Pollution is changing the structure of earth’s atmosphere resulting in the greenhouse effect and ozone depletion. As the oceans warm up and expand, the sea levels will rise. The most obvious effect of climatic change will be on agriculture. A warmer climate is likely to move the areas for growing specific crops such as wheat towards poles. Marginal agriculture will suffer most as it will be unable to adapt easily to new conditions.

Several chemicals used in or produced by industry greatly affect the speed at which the ozone is broken down. These include the chlorofluorocarbons. Changes of a few per cent in future ozone levels would be enough to let substantially more ultraviolet radiation reach the earth’s surface. Ultraviolet radiation is responsible for sunburn, slow blindness, eye damage, skin cancer and the ageing and wrinkling of the skin. It affects plant growth, slowing down photosynthesis and delaying germination of many plants including trees and crops. Algae are particularly sensitive to ultraviolet radiation raising fears that damage the ozone layer which could upset marine ecology and lower fish populations.

Noise pollution is a major source of population in the city. This is caused by the horns of buses and Lorries, the loud noise of engines and the high pitched sound of motor bikes. Loud speakers are also responsible for noise pollution. They are found everywhere in the cities. They are used for marriage function, festivals and public meetings. The automobiles cause air pollution also.

Air pollution is possibly causing disease, death to humans, damage to other living organisms such as food crops, or the natural or environment. The atmosphere is a complex natural gaseous system that is essential to support life on planet Earth. Stratospheric ozone depletion due to air pollution has been recognized as a threat to human health as well as to the Earth’s ecosystems. Indoor air pollution and urban air quality are listed as two of the world’s worst toxic pollution problems in the 2008 Blacksmith Institute World’s Worst Polluted Places report.[1] According to the 2014 WHO report, air pollution in 2012 caused the deaths of around 7 million people worldwide.

There are various air pollution control technologies and land-use planning strategies available to reduce air pollution.

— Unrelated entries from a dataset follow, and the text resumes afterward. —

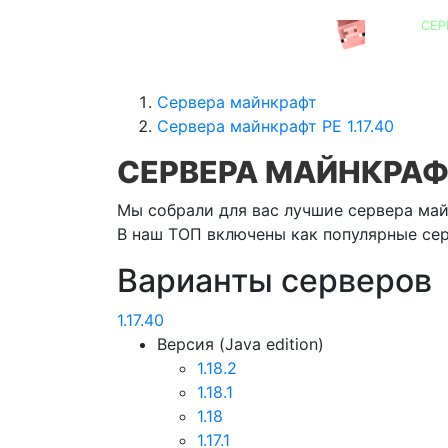
СЕР
СЕРВЕРА MINECRAFT
Сервера майнкрафт
Сервера майнкрафт PE 1.17.40
СЕРВЕРА МАЙНКРАФТ 
Мы собрали для вас лучшие сервера майн
В наш ТОП включены как популярные серв
Варианты серверов
1.17.40
Версия (Java edition)
1.18.2
1.18.1
1.18
1.17.1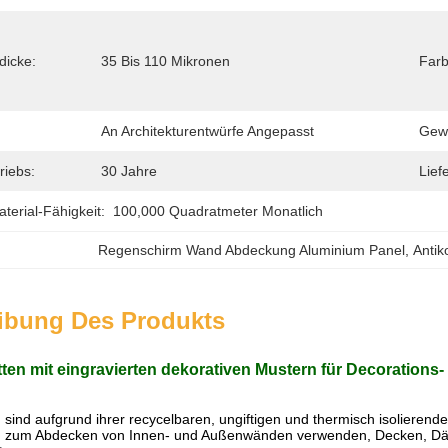
dicke:
35 Bis 110 Mikronen
Farb
An Architekturentwürfe Angepasst
Gewä
riebs:
30 Jahre
Liefe
erial-Fähigkeit:
100,000 Quadratmeter Monatlich
Regenschirm Wand Abdeckung Aluminium Panel
, 
Antik
ibung Des Produkts
ten mit eingravierten dekorativen Mustern für Decoration
 sind aufgrund ihrer recycelbaren, ungiftigen und thermisch isolieren
n zum Abdecken von Innen- und Außenwänden verwenden, Decken, Däch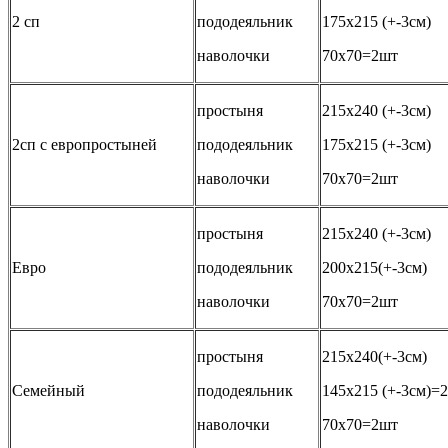
2 сп
пододеяльник
175х215 (+-3см)
наволочки
70х70=2шт
простыня
215х240 (+-3см)
2сп с европростыней
пододеяльник
175х215 (+-3см)
наволочки
70х70=2шт
простыня
215х240 (+-3см)
Евро
пододеяльник
200х215(+-3см)
наволочки
70х70=2шт
простыня
215х240(+-3см)
Семейный
пододеяльник
145х215 (+-3см)=
наволочки
70х70=2шт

At its most basic level, land-use planning is likely to involve zoning and transport infrastructure planning. In most developed countries, land-use planning is an important part of social policy, ensuring that land is used efficiently for the benefit of the wider economy and population, as well as to protect the environment.

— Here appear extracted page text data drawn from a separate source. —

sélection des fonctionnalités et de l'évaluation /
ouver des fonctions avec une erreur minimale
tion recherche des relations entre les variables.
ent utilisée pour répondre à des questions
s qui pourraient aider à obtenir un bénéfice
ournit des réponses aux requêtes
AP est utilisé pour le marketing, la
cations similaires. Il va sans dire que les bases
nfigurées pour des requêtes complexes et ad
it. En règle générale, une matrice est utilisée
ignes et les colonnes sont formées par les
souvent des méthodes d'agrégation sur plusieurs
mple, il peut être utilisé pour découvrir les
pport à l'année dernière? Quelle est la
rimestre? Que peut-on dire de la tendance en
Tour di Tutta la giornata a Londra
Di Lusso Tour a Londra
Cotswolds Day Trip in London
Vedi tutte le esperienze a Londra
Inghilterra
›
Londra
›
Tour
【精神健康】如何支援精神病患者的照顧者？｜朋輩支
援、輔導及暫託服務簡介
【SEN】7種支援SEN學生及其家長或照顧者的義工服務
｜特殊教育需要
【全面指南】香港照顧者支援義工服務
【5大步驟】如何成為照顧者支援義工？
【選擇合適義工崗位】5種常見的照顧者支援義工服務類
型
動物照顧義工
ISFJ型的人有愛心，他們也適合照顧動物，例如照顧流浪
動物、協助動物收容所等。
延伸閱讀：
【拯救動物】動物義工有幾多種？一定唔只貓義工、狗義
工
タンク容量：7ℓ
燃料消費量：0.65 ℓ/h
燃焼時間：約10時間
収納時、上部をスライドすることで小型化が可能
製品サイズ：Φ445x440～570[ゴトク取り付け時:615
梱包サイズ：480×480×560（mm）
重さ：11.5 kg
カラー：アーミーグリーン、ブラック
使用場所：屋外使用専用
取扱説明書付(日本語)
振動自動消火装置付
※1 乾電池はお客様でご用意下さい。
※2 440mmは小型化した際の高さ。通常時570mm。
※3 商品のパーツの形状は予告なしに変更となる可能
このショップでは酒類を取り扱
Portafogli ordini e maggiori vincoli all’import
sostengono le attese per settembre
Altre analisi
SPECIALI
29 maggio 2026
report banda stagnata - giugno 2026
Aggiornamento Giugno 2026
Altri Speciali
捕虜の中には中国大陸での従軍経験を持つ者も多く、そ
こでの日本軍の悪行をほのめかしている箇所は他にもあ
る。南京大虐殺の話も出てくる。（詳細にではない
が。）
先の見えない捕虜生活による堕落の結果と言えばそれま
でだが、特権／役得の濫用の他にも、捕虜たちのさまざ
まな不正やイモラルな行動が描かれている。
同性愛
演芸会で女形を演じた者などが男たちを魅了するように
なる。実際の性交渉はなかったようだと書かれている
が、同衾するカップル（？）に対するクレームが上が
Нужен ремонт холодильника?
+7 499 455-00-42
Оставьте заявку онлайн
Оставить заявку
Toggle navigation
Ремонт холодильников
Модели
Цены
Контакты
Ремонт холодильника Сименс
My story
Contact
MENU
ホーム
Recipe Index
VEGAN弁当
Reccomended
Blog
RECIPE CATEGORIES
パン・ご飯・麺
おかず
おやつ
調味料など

Pollution control is the control of emissions and effluents into air, water or soil. Without pollution control, the waste products from consumption, heating, agriculture, mining, manufacturing, transportation and other human activities, whether they accumulate or disperse, will degrade the environment. In the hierarchy of controls, pollution prevention and waste minimization are more desirable than pollution control. In the field of land development, low impact development is a similar technique for the prevention of urban runoff.